We don't score scribes on the CAPR voice framework — different tool, different job. Both Heidi and Lyrebird are credible, Melbourne-founded ambient scribes with clinician-in-the-loop review built in. The differentiators that actually matter — PMS write-back depth, current pricing, and your practice's own APP 8 and TGA read — are all things you verify directly with each vendor's current documentation, not from any third-party comparison including this one. Run a 2-week side-by-side trial with your own consults before committing either way.
FAQ
Is Heidi or Lyrebird 'more compliant' with the Australian Privacy Act?
Neither vendor's marketing claim of Privacy Act alignment substitutes for your own assessment. Both publish privacy policies; your practice still needs to confirm APP 8 cross-border disclosure handling, subcontractor/hosting chains, and your own patient consent language. See our companion piece on evaluating AI scribes for Privacy Act fit.
Are Heidi and Lyrebird TGA-registered medical devices?

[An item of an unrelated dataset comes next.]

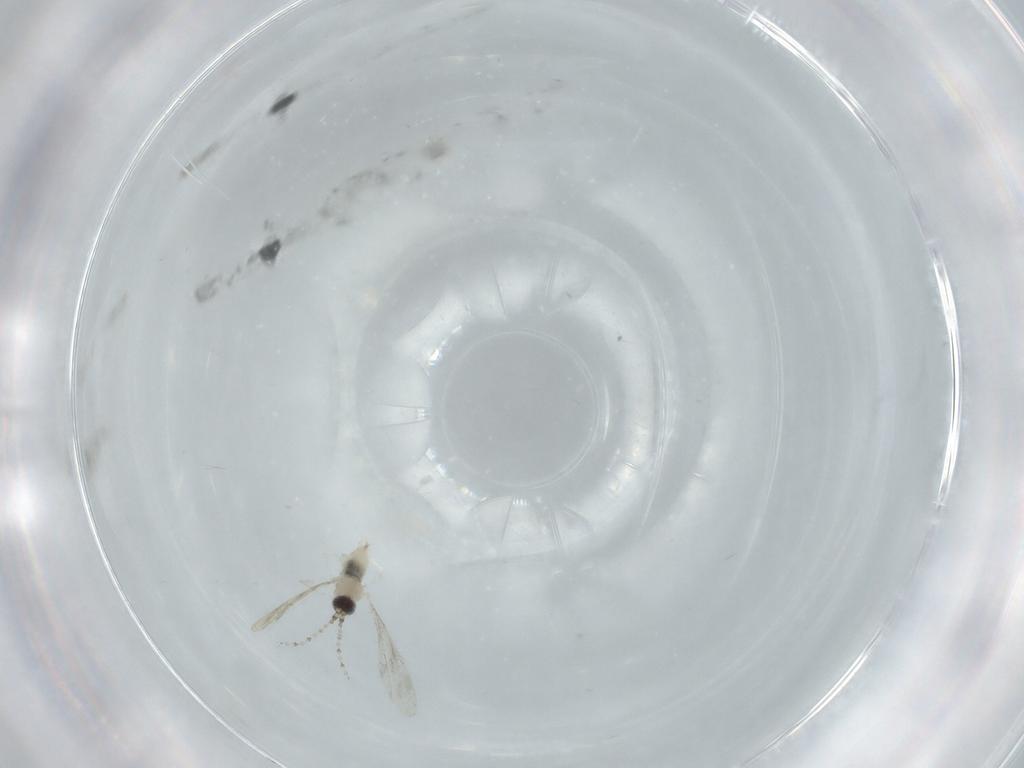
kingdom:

We're not aware of public TGA registration claims from either vendor positioning their core product as a registered medical device — both are generally marketed as clinical documentation tools. Confirm current classification and any feature-specific caveats directly with each vendor and, if material to your practice's risk position, with TGA guidance on clinical decision support software.
Do either integrate natively with Best Practice or Medical Director?
Both vendors list AU PMS integrations on their sites; the depth (read-only copy vs true write-back) and the specific list of supported systems changes over time. Confirm current integration status directly with each vendor against your specific PMS version before shortlisting.
Can I run both in a side-by-side trial?
Yes — this is the standard way practices evaluate ambient scribes. Both vendors offer trial access per their public sites; run the same set of real (de-identified where required) consult types through each before deciding.
Why doesn't Cadence score this like the voice vendor comparisons?
The CAPR framework was built to evaluate telephony/voice agents against ANZ healthcare call-handling requirements — latency, PMS booking write-back, triage safety rails. An in-consult ambient scribe is a different product category solving a different problem (clinical note drafting, not call handling), so scoring it on the same rubric would misrepresent both tools.
Does Cadence sell or resell Heidi or Lyrebird?
No. Cadence is a vendor-neutral evaluator focused on AI voice agents for ANZ healthcare networks. We reference scribe vendors here because buyers ask, not because we distribute either product.